━━ Text segment ━━

Global investment in future mobility — spanning electric vehicle manufacturing, battery production, charging networks, autonomous driving R&D, and mobility services — is accelerating at an unprecedented pace. Yet, trade policy and tariffs are emerging as decisive forces that could reshape the scale, structure, and direction of this investment wave.
As of September 2025, Korean automobiles face a notably steep 25% import tariff in the US, distinguishing them from their European and Japanese competitors, who benefit from reduced rates of 15%.
Despite a preliminary agreement between South Korea and the U.S. earlier in the summer—centered on large-scale investments and a potential tariff reduction—persistent disagreements over the specifics of these arrangements have stalled any meaningful progress. As a result, the elevated duties on Korean vehicles remain firmly in place.

The impact on Korea’s automotive industry is profound.
Nearly 50% of all Korean car exports are destined for the U.S. market, with Hyundai and Kia alone shipping close to one million vehicles annually.

━━━
━━ Extracted material ━━

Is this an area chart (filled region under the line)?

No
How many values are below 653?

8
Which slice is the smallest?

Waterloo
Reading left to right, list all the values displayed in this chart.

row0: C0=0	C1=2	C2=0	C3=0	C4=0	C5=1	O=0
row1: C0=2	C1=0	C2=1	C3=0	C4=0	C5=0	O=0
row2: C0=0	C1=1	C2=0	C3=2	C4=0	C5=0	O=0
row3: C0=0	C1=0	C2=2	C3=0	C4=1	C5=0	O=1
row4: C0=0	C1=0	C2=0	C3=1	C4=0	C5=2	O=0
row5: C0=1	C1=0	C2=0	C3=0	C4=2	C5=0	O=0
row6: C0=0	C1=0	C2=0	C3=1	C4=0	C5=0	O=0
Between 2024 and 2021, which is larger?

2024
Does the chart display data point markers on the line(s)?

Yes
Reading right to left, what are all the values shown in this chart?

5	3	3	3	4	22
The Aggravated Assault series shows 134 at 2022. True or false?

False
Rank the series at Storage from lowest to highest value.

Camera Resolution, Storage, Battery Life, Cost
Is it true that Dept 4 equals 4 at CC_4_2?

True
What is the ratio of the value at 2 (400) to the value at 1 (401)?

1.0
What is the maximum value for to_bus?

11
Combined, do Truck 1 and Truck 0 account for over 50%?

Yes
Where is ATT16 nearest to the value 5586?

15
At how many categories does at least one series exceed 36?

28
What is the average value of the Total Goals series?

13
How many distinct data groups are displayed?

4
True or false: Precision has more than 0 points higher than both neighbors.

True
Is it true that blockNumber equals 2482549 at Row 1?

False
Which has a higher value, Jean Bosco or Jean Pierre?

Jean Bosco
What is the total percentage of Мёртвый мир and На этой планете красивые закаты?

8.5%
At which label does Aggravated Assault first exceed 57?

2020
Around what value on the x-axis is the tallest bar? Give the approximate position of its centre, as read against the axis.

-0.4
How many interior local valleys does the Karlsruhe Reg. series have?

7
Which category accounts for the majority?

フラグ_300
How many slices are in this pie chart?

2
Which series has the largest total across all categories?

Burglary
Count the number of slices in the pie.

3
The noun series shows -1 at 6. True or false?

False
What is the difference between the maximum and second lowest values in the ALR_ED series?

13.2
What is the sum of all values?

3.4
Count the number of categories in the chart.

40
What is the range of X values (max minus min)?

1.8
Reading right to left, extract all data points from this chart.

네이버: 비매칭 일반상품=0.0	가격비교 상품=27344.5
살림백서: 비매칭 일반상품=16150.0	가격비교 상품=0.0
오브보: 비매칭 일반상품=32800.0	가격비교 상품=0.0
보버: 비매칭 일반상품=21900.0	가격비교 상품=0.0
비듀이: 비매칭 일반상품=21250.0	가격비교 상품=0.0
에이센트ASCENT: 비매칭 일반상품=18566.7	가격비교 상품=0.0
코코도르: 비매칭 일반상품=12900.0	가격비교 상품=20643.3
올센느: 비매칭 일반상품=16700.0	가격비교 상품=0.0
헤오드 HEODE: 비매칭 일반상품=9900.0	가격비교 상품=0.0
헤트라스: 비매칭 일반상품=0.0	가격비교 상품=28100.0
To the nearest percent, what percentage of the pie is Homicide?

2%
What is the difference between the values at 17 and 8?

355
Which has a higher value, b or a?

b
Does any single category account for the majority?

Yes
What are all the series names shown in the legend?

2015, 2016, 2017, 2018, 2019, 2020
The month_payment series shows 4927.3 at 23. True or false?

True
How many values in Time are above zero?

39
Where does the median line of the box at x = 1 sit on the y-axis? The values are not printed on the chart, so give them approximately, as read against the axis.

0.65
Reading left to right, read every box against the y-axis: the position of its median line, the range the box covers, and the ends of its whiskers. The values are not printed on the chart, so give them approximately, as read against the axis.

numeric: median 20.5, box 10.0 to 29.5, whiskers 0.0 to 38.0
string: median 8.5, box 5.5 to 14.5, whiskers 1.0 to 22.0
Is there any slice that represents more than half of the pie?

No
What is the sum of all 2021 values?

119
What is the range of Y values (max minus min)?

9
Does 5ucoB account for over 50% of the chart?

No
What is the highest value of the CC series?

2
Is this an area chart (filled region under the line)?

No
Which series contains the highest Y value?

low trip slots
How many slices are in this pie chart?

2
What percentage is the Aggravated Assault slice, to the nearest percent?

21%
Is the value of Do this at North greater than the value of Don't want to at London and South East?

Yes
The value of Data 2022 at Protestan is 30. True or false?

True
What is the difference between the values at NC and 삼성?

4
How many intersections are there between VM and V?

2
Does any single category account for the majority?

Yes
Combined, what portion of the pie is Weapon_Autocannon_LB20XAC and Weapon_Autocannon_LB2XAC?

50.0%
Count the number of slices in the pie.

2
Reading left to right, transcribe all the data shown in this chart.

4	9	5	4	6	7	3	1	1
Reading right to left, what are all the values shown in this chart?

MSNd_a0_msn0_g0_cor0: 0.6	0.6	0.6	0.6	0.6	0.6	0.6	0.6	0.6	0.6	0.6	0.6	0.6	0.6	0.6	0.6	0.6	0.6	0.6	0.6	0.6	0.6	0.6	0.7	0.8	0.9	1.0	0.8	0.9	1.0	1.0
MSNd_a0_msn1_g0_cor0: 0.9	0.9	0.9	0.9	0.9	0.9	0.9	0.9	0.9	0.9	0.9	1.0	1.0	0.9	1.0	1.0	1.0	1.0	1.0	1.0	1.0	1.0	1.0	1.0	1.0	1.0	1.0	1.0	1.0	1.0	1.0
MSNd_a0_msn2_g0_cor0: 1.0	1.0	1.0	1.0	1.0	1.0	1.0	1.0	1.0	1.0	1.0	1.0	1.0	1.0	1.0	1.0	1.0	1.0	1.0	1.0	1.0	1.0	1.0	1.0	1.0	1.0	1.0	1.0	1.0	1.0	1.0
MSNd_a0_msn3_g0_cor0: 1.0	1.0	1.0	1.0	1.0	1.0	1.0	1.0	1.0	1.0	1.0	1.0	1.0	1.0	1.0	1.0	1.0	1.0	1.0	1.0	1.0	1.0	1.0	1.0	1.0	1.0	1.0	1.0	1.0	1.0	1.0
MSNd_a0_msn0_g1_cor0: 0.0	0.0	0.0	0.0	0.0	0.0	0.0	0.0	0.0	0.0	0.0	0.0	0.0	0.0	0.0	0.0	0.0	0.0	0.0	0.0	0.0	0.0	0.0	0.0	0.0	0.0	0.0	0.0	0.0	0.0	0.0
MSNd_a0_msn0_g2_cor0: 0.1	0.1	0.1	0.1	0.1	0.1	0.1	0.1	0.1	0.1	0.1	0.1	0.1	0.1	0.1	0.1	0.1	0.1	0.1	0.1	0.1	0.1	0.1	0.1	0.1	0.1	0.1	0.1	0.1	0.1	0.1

━━━

Can you restate the passage about auto tariffs between "Despite a preliminary" and "million vehicles annually.", inclusive, swapping "profound" for "severe"? The records have no connection to the passage about auto tariffs.

#### [Worked solution]
Despite a preliminary agreement between South Korea and the U.S. earlier in the summer—centered on large-scale investments and a potential tariff reduction—persistent disagreements over the specifics of these arrangements have stalled any meaningful progress. As a result, the elevated duties on Korean vehicles remain firmly in place.

The impact on Korea’s automotive industry is severe.
Nearly 50% of all Korean car exports are destined for the U.S. market, with Hyundai and Kia alone shipping close to one million vehicles annually.